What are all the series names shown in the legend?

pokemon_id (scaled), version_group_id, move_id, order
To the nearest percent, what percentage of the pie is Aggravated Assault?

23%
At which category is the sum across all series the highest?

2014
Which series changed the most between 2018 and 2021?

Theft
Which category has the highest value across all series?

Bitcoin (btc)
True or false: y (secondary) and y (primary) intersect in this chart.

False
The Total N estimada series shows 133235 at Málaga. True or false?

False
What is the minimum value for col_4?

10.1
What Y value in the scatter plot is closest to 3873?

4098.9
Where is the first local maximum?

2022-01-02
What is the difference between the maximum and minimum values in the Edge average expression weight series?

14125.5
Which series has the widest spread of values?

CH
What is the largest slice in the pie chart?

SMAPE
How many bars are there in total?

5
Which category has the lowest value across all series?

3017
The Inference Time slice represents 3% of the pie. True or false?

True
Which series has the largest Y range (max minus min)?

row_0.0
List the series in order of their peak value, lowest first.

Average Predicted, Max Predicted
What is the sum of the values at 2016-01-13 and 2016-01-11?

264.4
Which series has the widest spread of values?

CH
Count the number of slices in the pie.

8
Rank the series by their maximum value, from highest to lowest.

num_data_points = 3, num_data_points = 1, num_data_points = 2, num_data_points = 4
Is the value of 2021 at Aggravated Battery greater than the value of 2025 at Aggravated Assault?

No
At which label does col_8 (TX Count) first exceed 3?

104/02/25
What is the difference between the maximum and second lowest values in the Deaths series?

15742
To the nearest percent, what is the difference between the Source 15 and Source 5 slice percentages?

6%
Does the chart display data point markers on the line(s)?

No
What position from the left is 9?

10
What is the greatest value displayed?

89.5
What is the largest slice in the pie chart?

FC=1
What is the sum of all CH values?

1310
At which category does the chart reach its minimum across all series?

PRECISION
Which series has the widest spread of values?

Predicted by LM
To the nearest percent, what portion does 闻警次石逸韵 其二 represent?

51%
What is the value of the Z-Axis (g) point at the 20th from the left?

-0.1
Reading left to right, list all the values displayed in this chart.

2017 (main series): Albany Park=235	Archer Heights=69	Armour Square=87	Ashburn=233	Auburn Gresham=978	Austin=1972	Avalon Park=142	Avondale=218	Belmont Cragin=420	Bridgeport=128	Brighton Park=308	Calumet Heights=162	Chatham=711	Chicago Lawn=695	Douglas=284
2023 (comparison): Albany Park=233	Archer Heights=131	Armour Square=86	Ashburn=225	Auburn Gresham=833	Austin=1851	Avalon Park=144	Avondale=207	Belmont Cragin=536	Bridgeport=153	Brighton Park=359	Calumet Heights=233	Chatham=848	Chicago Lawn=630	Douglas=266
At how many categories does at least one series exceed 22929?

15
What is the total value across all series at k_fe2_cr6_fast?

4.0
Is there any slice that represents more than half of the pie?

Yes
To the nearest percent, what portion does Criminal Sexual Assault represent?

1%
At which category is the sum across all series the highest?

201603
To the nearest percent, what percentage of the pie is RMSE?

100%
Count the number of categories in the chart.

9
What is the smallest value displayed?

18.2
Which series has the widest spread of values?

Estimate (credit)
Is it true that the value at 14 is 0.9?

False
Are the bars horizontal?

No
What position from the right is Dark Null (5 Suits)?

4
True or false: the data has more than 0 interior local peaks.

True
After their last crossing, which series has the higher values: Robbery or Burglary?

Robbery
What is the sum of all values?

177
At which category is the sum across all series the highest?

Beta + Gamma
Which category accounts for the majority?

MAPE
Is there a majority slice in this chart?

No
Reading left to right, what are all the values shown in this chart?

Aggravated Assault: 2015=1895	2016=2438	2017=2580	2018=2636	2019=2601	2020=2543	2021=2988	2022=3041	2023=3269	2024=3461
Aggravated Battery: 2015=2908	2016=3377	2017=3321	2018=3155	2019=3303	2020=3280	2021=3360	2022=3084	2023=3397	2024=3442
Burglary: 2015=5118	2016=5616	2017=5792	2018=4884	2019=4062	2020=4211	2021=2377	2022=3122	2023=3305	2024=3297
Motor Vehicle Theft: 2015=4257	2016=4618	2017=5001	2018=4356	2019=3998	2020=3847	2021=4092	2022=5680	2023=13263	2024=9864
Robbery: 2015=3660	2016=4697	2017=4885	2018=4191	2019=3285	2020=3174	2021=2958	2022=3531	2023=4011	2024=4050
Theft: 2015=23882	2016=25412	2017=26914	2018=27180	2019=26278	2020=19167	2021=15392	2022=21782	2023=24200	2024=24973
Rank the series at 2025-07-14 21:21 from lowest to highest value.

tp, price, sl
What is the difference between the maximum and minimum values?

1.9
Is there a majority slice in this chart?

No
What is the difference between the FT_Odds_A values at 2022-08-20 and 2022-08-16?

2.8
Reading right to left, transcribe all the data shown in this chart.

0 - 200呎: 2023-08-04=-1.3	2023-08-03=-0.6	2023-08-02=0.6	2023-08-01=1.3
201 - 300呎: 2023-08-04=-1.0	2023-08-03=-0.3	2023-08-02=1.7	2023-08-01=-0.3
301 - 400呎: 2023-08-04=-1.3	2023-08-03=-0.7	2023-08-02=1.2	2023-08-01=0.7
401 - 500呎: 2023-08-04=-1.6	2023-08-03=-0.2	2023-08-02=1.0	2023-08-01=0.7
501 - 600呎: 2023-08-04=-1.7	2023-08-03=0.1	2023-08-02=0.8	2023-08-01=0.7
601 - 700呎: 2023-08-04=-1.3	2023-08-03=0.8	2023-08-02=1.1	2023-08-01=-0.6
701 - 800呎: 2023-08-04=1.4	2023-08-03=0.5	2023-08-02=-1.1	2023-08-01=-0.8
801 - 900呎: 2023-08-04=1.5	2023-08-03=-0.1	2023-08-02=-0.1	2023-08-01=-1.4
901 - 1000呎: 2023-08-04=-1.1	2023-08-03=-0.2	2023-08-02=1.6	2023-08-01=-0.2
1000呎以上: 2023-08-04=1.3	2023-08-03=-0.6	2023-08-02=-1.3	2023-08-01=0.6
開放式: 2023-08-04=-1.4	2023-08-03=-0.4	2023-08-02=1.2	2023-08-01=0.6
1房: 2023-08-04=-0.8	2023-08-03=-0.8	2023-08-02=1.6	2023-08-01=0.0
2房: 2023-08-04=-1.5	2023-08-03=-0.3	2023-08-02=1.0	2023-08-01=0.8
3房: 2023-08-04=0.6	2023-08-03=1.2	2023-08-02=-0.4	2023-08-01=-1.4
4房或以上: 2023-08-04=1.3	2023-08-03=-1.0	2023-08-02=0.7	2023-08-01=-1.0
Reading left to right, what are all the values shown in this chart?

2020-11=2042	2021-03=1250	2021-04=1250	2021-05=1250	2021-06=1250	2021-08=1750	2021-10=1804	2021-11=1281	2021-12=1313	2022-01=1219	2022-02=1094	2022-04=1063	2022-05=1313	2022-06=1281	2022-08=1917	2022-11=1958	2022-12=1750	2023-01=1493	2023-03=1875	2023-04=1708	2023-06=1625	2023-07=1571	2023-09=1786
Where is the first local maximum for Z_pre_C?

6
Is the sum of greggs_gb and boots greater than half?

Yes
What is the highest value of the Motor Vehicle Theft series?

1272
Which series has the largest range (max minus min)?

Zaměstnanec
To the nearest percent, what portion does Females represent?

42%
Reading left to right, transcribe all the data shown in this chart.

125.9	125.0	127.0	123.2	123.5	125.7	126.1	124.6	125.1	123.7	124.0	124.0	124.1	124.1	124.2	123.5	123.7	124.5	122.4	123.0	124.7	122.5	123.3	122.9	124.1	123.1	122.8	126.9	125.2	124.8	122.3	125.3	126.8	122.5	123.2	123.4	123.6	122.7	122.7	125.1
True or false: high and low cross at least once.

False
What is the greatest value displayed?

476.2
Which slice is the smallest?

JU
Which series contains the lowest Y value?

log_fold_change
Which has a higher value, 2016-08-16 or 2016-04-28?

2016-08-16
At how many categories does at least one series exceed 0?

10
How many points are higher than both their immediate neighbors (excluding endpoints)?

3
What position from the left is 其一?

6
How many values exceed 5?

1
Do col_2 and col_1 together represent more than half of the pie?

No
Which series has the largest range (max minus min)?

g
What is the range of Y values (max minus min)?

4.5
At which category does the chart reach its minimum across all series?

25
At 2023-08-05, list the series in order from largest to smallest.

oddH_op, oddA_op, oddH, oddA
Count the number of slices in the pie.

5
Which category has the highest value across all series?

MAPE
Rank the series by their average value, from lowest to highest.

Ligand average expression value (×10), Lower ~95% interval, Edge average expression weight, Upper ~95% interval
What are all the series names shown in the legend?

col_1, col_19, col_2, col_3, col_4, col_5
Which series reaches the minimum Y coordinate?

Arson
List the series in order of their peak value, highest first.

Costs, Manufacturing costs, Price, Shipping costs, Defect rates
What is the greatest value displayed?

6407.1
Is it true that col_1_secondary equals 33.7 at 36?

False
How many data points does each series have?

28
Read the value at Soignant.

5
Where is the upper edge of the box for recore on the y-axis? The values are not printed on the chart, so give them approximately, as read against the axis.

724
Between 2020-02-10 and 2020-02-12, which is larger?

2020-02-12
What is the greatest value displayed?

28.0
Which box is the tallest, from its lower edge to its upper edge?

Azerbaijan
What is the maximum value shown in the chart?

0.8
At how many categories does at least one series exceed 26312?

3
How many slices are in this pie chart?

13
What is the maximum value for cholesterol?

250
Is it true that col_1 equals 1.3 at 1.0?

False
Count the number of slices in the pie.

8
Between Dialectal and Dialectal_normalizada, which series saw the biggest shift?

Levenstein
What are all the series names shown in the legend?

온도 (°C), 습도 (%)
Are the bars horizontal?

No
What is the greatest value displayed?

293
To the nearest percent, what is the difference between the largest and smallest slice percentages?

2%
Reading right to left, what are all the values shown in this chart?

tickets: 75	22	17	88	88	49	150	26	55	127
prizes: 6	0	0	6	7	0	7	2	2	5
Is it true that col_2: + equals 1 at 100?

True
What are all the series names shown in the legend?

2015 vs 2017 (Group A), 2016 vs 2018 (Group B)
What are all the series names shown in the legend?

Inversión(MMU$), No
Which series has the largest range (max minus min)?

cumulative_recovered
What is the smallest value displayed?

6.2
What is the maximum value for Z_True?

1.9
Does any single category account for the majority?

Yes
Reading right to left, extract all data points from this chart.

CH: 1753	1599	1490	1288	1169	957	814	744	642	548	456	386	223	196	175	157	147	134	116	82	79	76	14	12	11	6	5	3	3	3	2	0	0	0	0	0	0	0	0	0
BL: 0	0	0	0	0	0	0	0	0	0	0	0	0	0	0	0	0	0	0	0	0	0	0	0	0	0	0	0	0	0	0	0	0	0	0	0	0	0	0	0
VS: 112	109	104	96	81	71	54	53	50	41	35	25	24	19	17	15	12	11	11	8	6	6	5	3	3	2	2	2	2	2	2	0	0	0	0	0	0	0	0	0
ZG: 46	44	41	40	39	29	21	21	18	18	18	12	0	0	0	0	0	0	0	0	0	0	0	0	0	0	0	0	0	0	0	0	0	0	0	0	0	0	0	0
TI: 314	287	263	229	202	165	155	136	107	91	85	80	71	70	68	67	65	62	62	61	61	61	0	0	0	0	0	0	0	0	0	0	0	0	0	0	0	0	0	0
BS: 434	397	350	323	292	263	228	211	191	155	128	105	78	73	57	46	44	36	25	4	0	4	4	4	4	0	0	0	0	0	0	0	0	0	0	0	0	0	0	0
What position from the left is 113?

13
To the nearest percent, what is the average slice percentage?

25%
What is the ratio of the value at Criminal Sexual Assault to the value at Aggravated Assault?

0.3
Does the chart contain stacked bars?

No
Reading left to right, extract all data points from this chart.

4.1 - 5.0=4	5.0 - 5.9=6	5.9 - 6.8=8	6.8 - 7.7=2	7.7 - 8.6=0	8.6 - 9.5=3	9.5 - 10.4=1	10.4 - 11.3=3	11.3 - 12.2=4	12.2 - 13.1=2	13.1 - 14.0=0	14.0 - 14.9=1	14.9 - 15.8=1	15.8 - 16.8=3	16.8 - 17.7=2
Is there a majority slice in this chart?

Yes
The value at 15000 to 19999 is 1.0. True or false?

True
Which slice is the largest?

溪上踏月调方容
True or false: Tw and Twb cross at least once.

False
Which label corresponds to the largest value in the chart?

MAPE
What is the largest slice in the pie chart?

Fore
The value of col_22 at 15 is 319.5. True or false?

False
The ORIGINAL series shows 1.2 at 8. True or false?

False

Assigned task: Return, word for word, every line of the rows from the very first one through the line that contains "What is the sum of the", including that line.

Answer space:
What are all the series names shown in the legend?

pokemon_id (scaled), version_group_id, move_id, order
To the nearest percent, what percentage of the pie is Aggravated Assault?

23%
At which category is the sum across all series the highest?

2014
Which series changed the most between 2018 and 2021?

Theft
Which category has the highest value across all series?

Bitcoin (btc)
True or false: y (secondary) and y (primary) intersect in this chart.

False
The Total N estimada series shows 133235 at Málaga. True or false?

False
What is the minimum value for col_4?

10.1
What Y value in the scatter plot is closest to 3873?

4098.9
Where is the first local maximum?

2022-01-02
What is the difference between the maximum and minimum values in the Edge average expression weight series?

14125.5
Which series has the widest spread of values?

CH
What is the largest slice in the pie chart?

SMAPE
How many bars are there in total?

5
Which category has the lowest value across all series?

3017
The Inference Time slice represents 3% of the pie. True or false?

True
Which series has the largest Y range (max minus min)?

row_0.0
List the series in order of their peak value, lowest first.

Average Predicted, Max Predicted
What is the sum of the values at 2016-01-13 and 2016-01-11?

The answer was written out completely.